Secara garis besar besar bahwa Al razi dikenal sebagai ahli ilmu kedokteran, dan dari berbagai hasil penelitian- penelitian kedokterannya ia pun ahli dibidang- bidang lainnya. Bapaknya yang menginginkan sekali bahwa ia meneruskan bapaknya untuk berdagang .
Untuk mengetahui lebih jelas lagi kami akan menguraikan tentang makalah ini yang berisikan mengenai Al Razi itu sendiri.














BAB II
PEMBAHASAN
A. SEJARAH LAHIR
nama lengkap al-razi adalah Abu Bakar Muhammad IBNU Zakaria ibnu Yahya Al razi. Dalam wacana keilmuan barat dikenal dengan sebutan Rhazes. Ia dilahirkan ri Rayy, sebuah Kota tua yang masa lalu bernama Roghee, dekat Teheran, Republik Islam Iran pada tanggal 1 sya’ban 250 M/865M
Ada beberapa nama tokoh lain yang juga dipanggilkan alrazi yakni Abu Hatim Al-razi, Fakhrudin Al-razi dan Najmudin Al-razi. Oleh karena itu, untuk membedakan Al- razi, sang Filosof dari tokoh-tokoh lain, perlu ditambahkan dengan sebutan Abu bakar, yang merupakan Nama kun-yah- nya (gelarnya).

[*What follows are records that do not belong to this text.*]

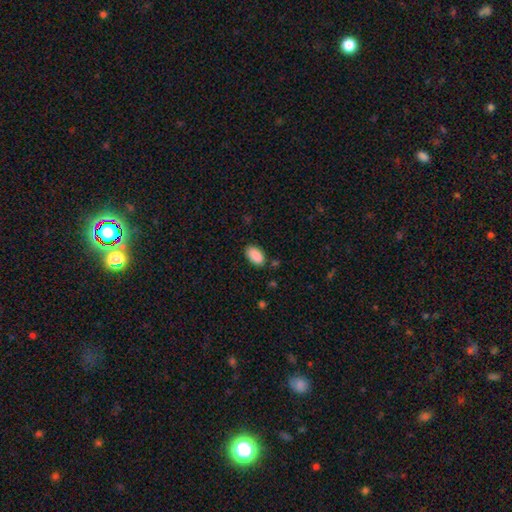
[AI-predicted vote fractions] Q: Smooth or featured?
A: smooth (90%); runner-up: star or artifact (7%)
Q: How rounded?
A: in between (94%); runner-up: round (4%)
Q: Merging?
A: none (84%); runner-up: minor disturbance (12%)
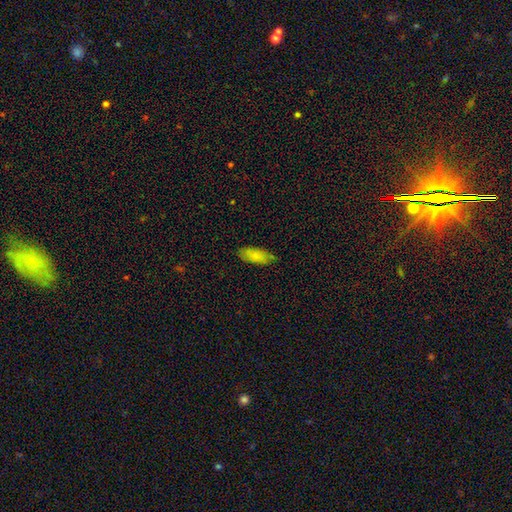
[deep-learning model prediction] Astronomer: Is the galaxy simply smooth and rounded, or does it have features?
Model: smooth — 85%.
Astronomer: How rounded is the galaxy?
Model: in between — 83%.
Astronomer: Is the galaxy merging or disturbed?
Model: none — 75%.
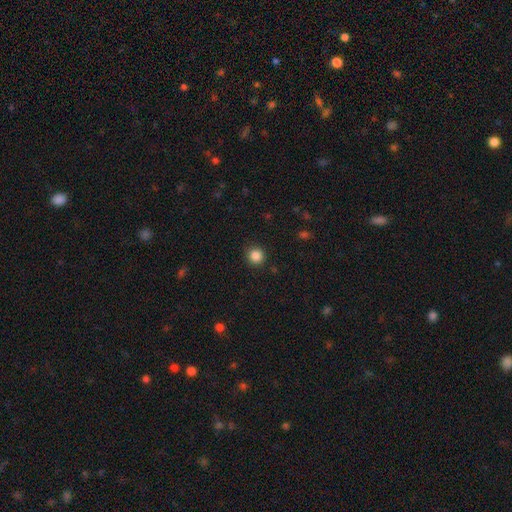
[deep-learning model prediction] Smooth or featured? smooth (86%)
How rounded? round (93%)
Merging? none (91%)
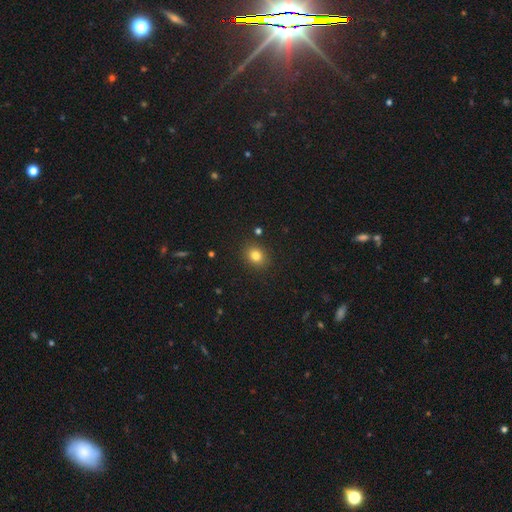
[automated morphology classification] Smooth or featured?
  - smooth: 81% *
  - star or artifact: 12%
  - featured or disk: 7%
How rounded?
  - round: 63% *
  - in between: 36%
  - cigar-shaped: 1%
Merging?
  - none: 88% *
  - minor disturbance: 8%
  - major disturbance: 2%
  - merger: 2%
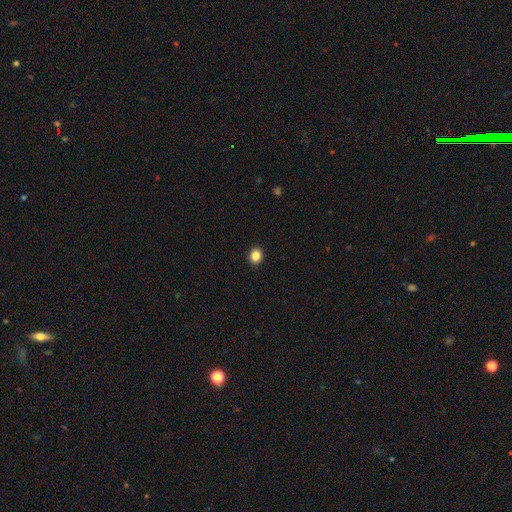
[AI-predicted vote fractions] smooth 86%, star or artifact 10%, featured or disk 4%. Down the decision tree: how rounded — round (71%); merging — none (92%).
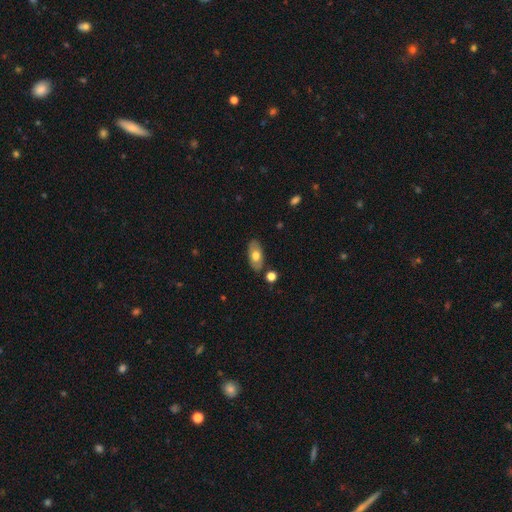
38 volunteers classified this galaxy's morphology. smooth_or_featured: smooth (p=0.55) [alt: featured or disk p=0.32]
how_rounded: in between (p=1.00)
merging: none (p=0.82) [alt: minor disturbance p=0.12]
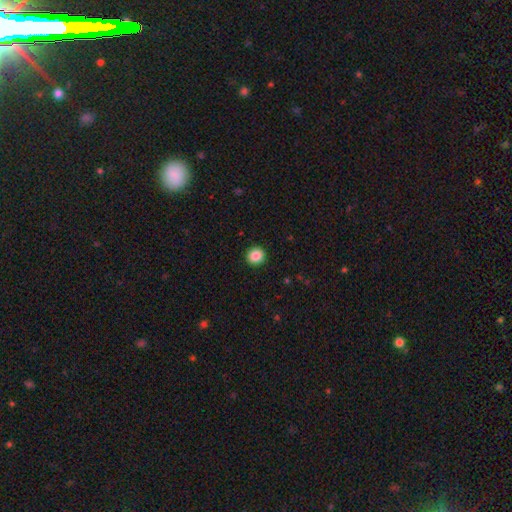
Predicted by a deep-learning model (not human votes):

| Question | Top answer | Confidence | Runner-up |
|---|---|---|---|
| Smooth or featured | smooth | 87% | star or artifact (9%) |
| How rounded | round | 91% | in between (8%) |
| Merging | none | 93% | minor disturbance (4%) |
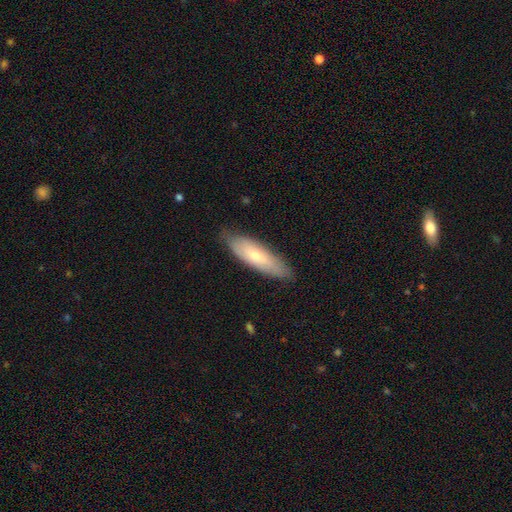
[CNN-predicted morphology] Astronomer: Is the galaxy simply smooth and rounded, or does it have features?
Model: smooth — 61%.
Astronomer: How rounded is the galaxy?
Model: cigar-shaped — 52% (runner-up: in between, 47%).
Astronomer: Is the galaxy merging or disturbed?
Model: none — 81%.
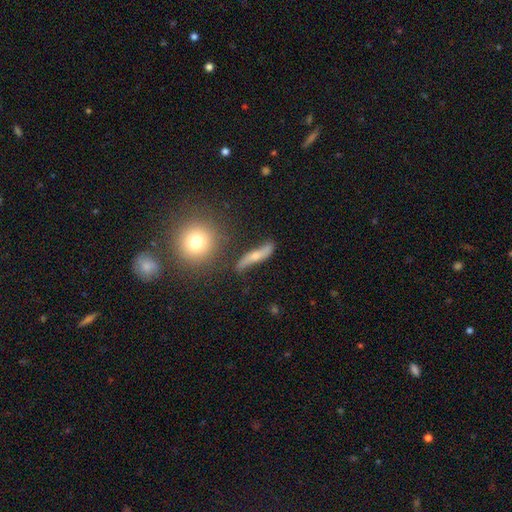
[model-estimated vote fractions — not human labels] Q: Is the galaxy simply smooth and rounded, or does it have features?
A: featured or disk — 55%.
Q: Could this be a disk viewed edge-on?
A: no — 59%.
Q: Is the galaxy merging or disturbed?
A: none — 68%.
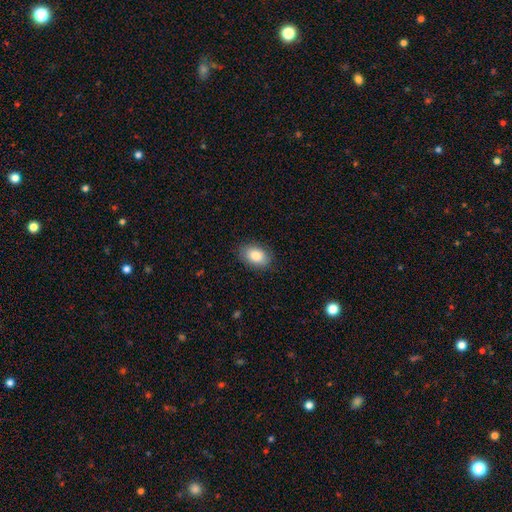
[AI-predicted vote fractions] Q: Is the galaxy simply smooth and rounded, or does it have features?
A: smooth — 83%.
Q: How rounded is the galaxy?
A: in between — 84%.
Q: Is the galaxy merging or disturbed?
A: none — 86%.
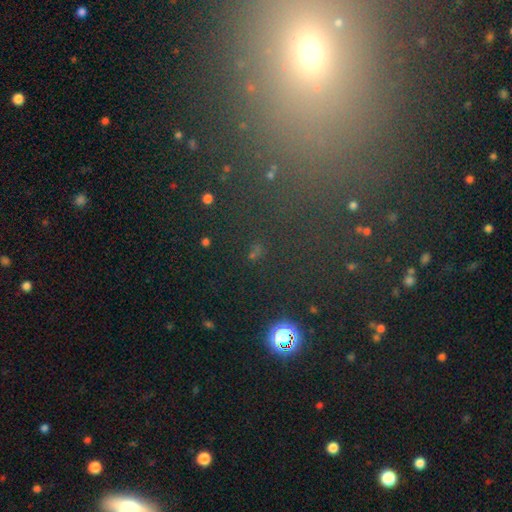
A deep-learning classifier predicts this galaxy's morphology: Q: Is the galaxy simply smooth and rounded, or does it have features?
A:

Pada masa mudanya ia pernah menjadi tukang intan, penukar uang dan pemain kecapi. Kemudian ia menaruh perhatian yang besar terhadap ilmu kimia dan meninggalkannnya ketika matanya terkena penyakit akibat experiment yang dilakukannya. Setelah ia mendalami dan beralih keilmu Kedokteran dan Filsafat. Sebenarnya ayahnya berharap agar Al razi  mengikuti profesinya sebagai Pedagang.
 Oleh karena itu ayahnya telah membekali diri Al razi dengan ilmu-ilmu perdagangan. Namun ternyata Al razi lebih memilih perkara-perkara yang lebih besar ketimbang hanya memikirkan materi belaka. Akan tetapi ayahnya tidak pernah menghalangi bakat Al- razi menjadi seorang intelektual. Hal ini juga dapat dijadikan bukti bahwa ayahnya sangat Arif terhadap perkembangan ilmu pengetahuan.
Al- razi terkenal sebagai dokter yang dermawa, penyayang kepada pasien-pasiennya karena itu ia sering memberikan pengobatan Cuma-Cuma kepada orang-orang miskin. Namun, ungkap Abdul Latif Muhammad Al- Abd terlalu berlebihan yang mengatakan bahwa Al razi tidak memiliki harta sampai ia meninggsl dunia. kenyataannya ia sering pulang pergi antara Baghdad dan Rayy. Hal ini menunjukan bahwa ia masih mempunyai uang.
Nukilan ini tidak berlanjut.